Shine has two daughters and a transgender son. One of the issues that drove him from the Republican party was LGBTQ rights.

“Basically my problem with the Republican Party is all the below-the-belt issues,” Shine said.

Zander Keig, a center-right transsexual man, sat down for a StoryCorps One Small Step conversation.
Zander Keig, a center-right transexual man, sat down for a StoryCorps One Small Step conversation.

The Takeaway

Shine asked Keig what he thought about the current legislative environment for trans rights in Florida - because he views Florida as “not the friendliest state.”

Keig said he gets his transition medical services from the U.S. Department of Veterans Affairs. Changes to Florida law requiring people to see a doctor, and not a nurse practitioner for care, didn’t impact him - he already saw an endocrinologist annually and had to regularly fill out informed consent.

Keig also doesn’t support minors having access to puberty blockers or surgeries. But there are areas he disagrees with lawmakers.

“Technically, I'm supposed to go to the women's bathroom if I'm in the library or the airport or a courthouse - you know, some government building,” Keig said. “And I always used the men's bathroom. I just figured the women wouldn't want me in their bathroom.”

Shine laughed at that.

“I say the same thing about my son,” Shine said. “If my son walked into a women's bathroom, people would be screaming.”

Keig said he had offered to talk to several conservative lawmakers about the issue, but didn’t hear back. “And it was crickets. No response at all. None.”

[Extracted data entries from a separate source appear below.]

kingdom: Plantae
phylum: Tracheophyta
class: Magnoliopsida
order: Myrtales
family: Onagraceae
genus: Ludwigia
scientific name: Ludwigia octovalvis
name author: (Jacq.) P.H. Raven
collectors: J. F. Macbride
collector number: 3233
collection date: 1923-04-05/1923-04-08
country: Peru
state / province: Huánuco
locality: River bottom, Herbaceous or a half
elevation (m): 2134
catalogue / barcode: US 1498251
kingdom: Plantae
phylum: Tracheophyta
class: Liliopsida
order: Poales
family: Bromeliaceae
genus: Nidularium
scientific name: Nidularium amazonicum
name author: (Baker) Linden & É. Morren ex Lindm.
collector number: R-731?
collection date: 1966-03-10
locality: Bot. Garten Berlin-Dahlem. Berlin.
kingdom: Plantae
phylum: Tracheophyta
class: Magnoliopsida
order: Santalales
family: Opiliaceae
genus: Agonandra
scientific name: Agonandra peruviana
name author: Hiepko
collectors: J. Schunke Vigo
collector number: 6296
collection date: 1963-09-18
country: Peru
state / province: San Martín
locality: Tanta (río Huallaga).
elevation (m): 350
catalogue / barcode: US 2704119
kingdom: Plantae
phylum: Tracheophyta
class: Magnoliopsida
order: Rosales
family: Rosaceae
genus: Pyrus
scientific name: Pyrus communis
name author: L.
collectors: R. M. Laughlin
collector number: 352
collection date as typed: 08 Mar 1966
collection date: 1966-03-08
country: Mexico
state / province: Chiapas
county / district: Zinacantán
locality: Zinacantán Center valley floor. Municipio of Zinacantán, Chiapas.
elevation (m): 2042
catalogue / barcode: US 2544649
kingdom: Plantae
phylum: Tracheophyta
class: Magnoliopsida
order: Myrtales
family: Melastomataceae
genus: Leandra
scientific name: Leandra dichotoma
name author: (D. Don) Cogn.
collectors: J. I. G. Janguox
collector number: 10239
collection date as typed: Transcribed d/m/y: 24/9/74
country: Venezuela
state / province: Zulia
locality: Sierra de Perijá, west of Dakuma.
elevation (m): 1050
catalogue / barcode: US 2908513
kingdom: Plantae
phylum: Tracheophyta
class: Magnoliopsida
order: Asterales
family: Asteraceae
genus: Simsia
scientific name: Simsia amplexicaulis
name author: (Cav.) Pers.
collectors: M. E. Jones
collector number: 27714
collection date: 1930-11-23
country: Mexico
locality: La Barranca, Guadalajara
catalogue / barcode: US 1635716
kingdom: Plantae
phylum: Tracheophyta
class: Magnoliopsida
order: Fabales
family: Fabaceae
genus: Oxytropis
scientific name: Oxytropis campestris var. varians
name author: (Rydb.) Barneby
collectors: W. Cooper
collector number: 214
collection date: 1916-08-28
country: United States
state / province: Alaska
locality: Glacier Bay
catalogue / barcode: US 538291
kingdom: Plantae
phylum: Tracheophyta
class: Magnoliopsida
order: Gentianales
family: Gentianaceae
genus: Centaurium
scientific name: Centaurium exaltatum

Another tough issue Shine and Keig discussed was transgender athletes in sports. Keig said he views it as a competition of rights, from the female athletes and from the transgender athletes.

“I think that there are valid arguments on both sides, and so it's going to have to make its way probably through our courts,” Keig said.

“That's a very sticky issue,” Shine said. “I'm very torn on that one too, but I do know that there's no biological males in high school putting on dresses so they can play women's sports. That's the way it's sometimes painted in our society.”

Keig agreed that issues around gender are being used for political gain. Ultimately, Keig said he hopes people can turn down the rhetoric and the polarization.

“I think they're driving a message that is meant to create polarization, and I wish they would stop that,” Keig said.

Shine agreed.

“It really bothers me that it became acceptable to insult your opponent before you even tried to make a point,” Shine said. “And I guess, quite honestly, I hope that I continue to live in a democracy and not a dictatorship.”

“Absolutely I agree,” Keig said. “And not communism, right?”